Au commencement était l'amour, j'ai dit. « L'amour est le summum de l'injustice et de l'impunité. L'on s’y fait souffrir juste parce que l'on a eu le culot d'aimer. Le problème, [laissa choir La Barbe sur mon cœur endolori], c'est qu'on aime toujours. » (p.51.). Ô La Barbe, il est des mots écrits par d’autres mains qui semblent avoir su depuis le début que notre cœur passerait par là un jour, des mots qui n’attendent que nous pour être compris, des phrases qu’on aimerait écrire pour nous-mêmes. Comme si La Barbe connaissait le secret de mes cicatrices intérieures, elle enchaina : « Il arrive qu'on ne soit plus aimé par celle qui nous adorait. C'est peut-être triste (...) mais on n'y peut rien. La vie est ainsi faite : l'eau devient glace, la glace devient eau... » (p.37). La Barbe, c'est trop beau, je jure que je vais pleurer… Pleure, fiston, « c'est cela aussi l'amour » : une goutte de larme sur un sourire. Aime. Pleure. Aime encore. Pleure encore. Aime toujours avec un mouchoir à la main. J’ai dit : Merci, merci, La Barbe. À nous revoir.

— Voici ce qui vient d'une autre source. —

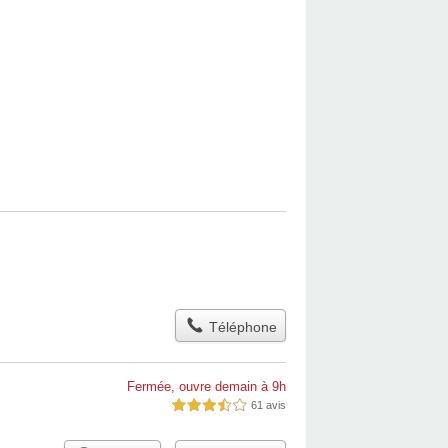
Téléphone
Fermée, ouvre demain à 9h
61 avis
3,5 étoiles sur 5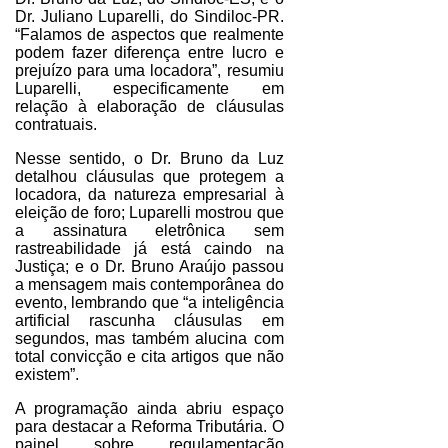
Dr. Juliano Luparelli, do Sindiloc-PR.
“Falamos de aspectos que realmente
podem fazer diferença entre lucro e
prejuízo para uma locadora”, resumiu
Luparelli, especificamente em
relação à elaboração de cláusulas
contratuais.
Nesse sentido, o Dr. Bruno da Luz
detalhou cláusulas que protegem a
locadora, da natureza empresarial à
eleição de foro; Luparelli mostrou que
a assinatura eletrônica sem
rastreabilidade já está caindo na
Justiça; e o Dr. Bruno Araújo passou
a mensagem mais contemporânea do
evento, lembrando que “a inteligência
artificial rascunha cláusulas em
segundos, mas também alucina com
total convicção e cita artigos que não
existem”.
A programação ainda abriu espaço
para destacar a Reforma Tributária. O
painel sobre regulamentação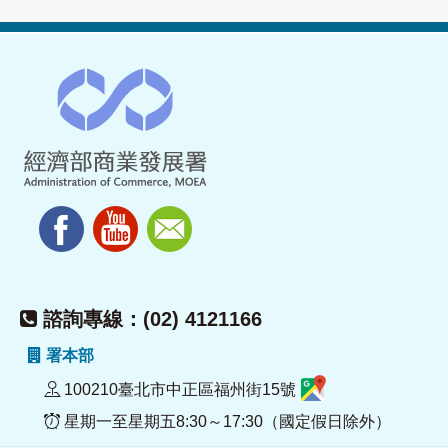
諮詢專線：(02) 4121166
署本部
100210臺北市中正區福州街15號
星期一至星期五8:30～17:30（國定假日除外）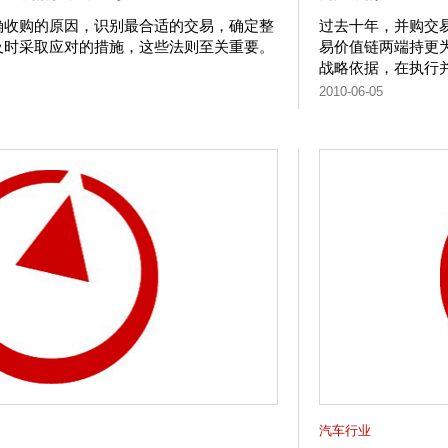
确收购的原因，识别最合适的交易，确定整
过去十年，并购交
及时采取应对的措施，这些法则至关重要。
易价值链两端持更
战略依据，在执行
2010-06-05
汽车行业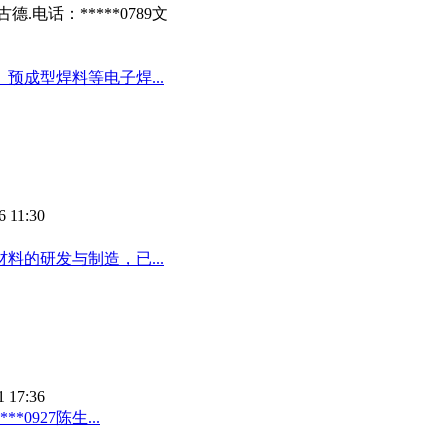
电话：*****0789文
成型焊料等电子焊...
6 11:30
料的研发与制造，已...
1 17:36
0927陈生...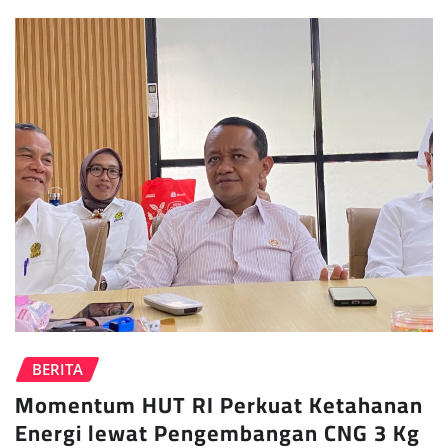
BERITA
Momentum HUT RI Perkuat Ketahanan
Energi lewat Pengembangan CNG 3 Kg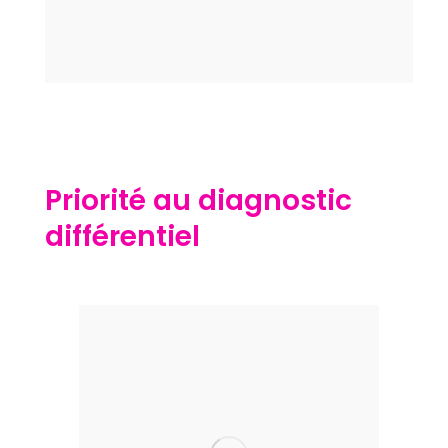
Priorité au diagnostic
différentiel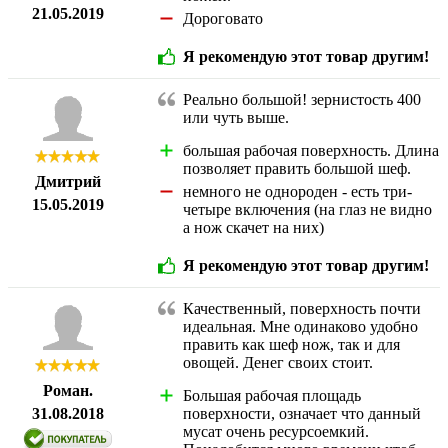
21.05.2019
Дороговато
Я рекомендую этот товар другим!
Реально большой! зернистость 400
или чуть выше.
большая рабочая поверхность. Длина
позволяет править большой шеф.
Дмитрий
немного не однороден - есть три-
15.05.2019
четыре включения (на глаз не видно
а нож скачет на них)
Я рекомендую этот товар другим!
Качественный, поверхность почти
идеальная. Мне одинаково удобно
править как шеф нож, так и для
овощей. Денег своих стоит.
Роман.
Большая рабочая площадь
31.08.2018
поверхности, означает что данный
мусат очень ресурсоемкий.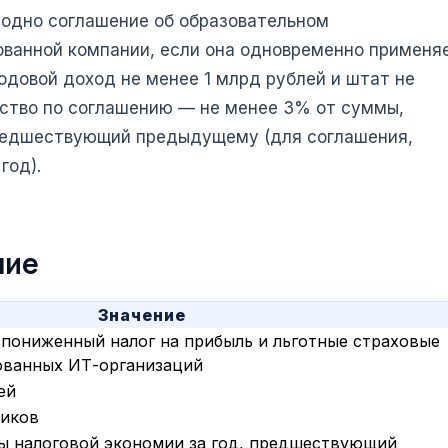
одно соглашение об образовательном
ованной компании, если она одновременно применя
одовой доход не менее 1 млрд рублей и штат не
ьство по соглашению — не менее 3% от суммы,
 предшествующий предыдущему (для соглашения,
год).
ние
Значение
 пониженный налог на прибыль и льготные страховые
ованных ИТ-организаций
ей
ников
ы налоговой экономии за год, предшествующий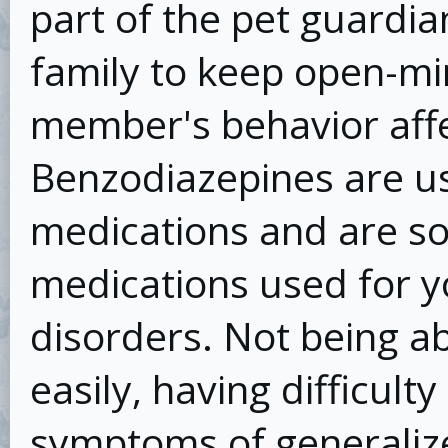
part of the pet guardi
family to keep open-m
member's behavior affec
Benzodiazepines are us
medications and are s
medications used for y
disorders. Not being ab
easily, having difficult
symptoms of generaliz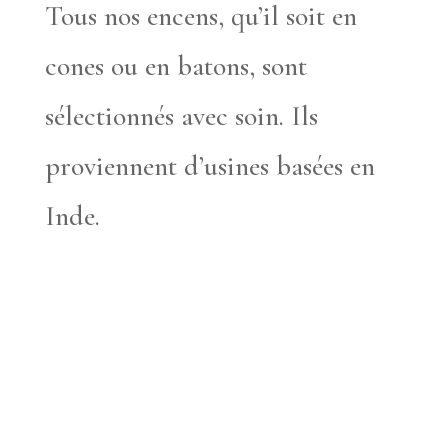
Tous nos encens, qu’il soit en
cones ou en batons, sont
sélectionnés avec soin. Ils
proviennent d’usines basées en
Inde.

Le livre refermé, assis face à soi, l'esprit égrenant un chapelet de possibilités de lecture, on reste des heures et des heures à méditer sur chaque nouvelle, comme un imam après la prière du matin, comme un prophète qui n'a pas encore reçu sa part de prophétie mais conscient que l'absence de prophétie est une autre prophétie. Maintenant, c'est La Barbe qui nous lie. Si vous êtes « à la recherche d'un modèle », d'une école de sobriété stylistique, Adamou Kantagba « vient de [vous] donner le meilleur sans le savoir ».